Zambia’s solar sector has attracted global attention due to the very low costs of electricity procured via the first round of the so-called scaling solar program in 2015.
Last week, Zambia also attracted attention mainly because of the publication of the names of 12 firms whose bids pre-qualified under the second round of the scaling solar program. pv magazine has gathered the latest information concerning all portions of the country’s solar sector.
Scaling solar projects
Regarding the PV projects qualified under the first round of the scaling solar program in Zambia, a member of the International Finance Corporation (IFC) told pv magazine that two projects totalling 75 MW will reach financial close by the end of the summer.
In February, Zambia’s Industrial Development Corporation (IDC) signed a new agreement with the IFC to develop up to 500 MW of renewable energy through two to four projects. The second round of the scaling solar program that shortlisted successful bidders last week concerns the first 180 MW of solar PV capacity out of the total 500 MW of capacity agreed to be developed.
The list of the successful bidders can be found via this link.
A new third scaling solar tender may be announced before the end of 2017, says the IDC.
Mini grids boost
During the AEF, which took place last week in Copenhagen, the US Trade and Development Agency (USTDA) signed a US$750,000 grant to the Standard Microgrid Initiatives firm, aiming for the large-scale deployment of solar with battery storage mini-grids in Zambia.
Zambia-based Standard Microgrid claims that it is reinventing the African utility with an innovative approach to distributed renewable energy services.
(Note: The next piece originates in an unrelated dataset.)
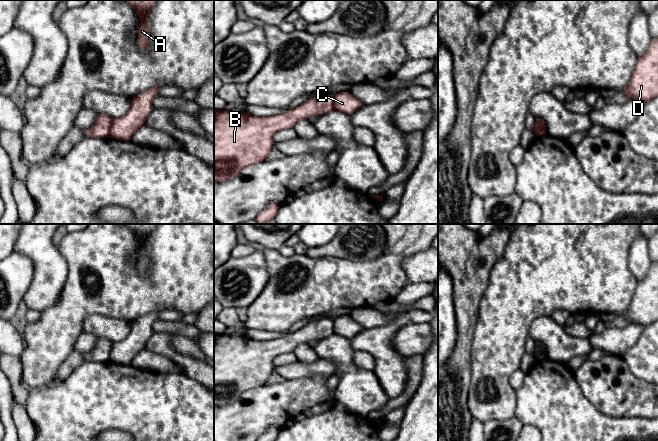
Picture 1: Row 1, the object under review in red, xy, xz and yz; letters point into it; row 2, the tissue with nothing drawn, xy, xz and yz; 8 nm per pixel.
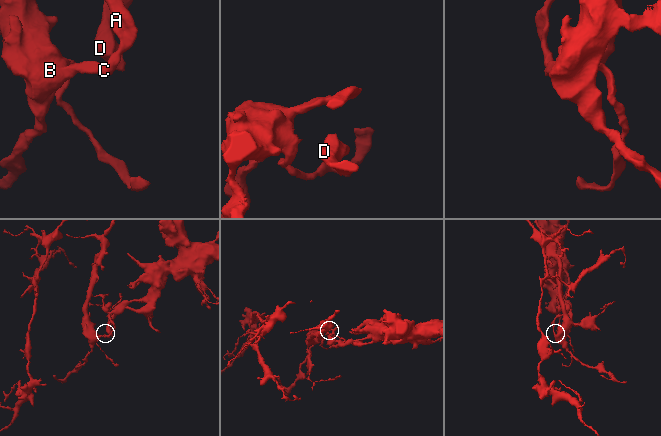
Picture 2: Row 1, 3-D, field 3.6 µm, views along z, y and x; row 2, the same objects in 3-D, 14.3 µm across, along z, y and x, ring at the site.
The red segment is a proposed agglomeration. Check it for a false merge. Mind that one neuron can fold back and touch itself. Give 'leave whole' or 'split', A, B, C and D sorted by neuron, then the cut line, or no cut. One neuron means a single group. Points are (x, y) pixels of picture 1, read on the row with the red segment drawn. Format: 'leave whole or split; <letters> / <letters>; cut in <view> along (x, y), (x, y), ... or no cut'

Its system includes flexible, modular components with proprietary grid management tools that can deliver reliable AC. Its “10kW micro power utility can be deployed in three days, with the capacity to deliver power to upwards of 150 homes,” said Standard Microgrid Initiatives.
Furthermore, during the forum, InfraCo Africa, an investment company of London-based Private Infrastructure Development Group, an equity investor, also signed a Convertible Loan Agreement for the phased disbursement of up to US$3.5 million to Standard Microgrid Initiatives for the Zambia mini grids project.
Lida Fitts, regional director for Sub-Saharan Africa at the USTDA, told the AEF that the project will deploy a total of 150 mini grids units across Zambia and that Standard Microgrid Initiatives uses technology made in the U.S. with a business model tailored for Zambia specifically. USTDA aims to facilitate U.S. technology exports, Fitts added before the signature of the grant to Standard Microgrid Initiatives.
Reforming Zambia’s electricity sector
Speaking at the AEF, Zambia’s minister of energy and water development David Mabumba said there are very few private sector companies that are willing to develop projects up to 20 MW of capacity in Zambia.
For this reason, the ministry, together with the World Bank and Germany’s government, are looking at the legal documents linked to the power purchase agreement (PPA) procedure. “Our aim is to standardise the PPA agreement process, to encourage the private sector to step in. Germany’s government is funding this work,” added Mabumba.
However, investors won’t come to Zambia unless we reform our electricity tariffs too, stressed the energy minister. “Zambian electricity tariffs are not currently cost reflective, driving the private sector away, and this is why we decided to increase the residential and business tariffs starting in May,” he explained, adding that this effort needs to continue and conclude by 2019.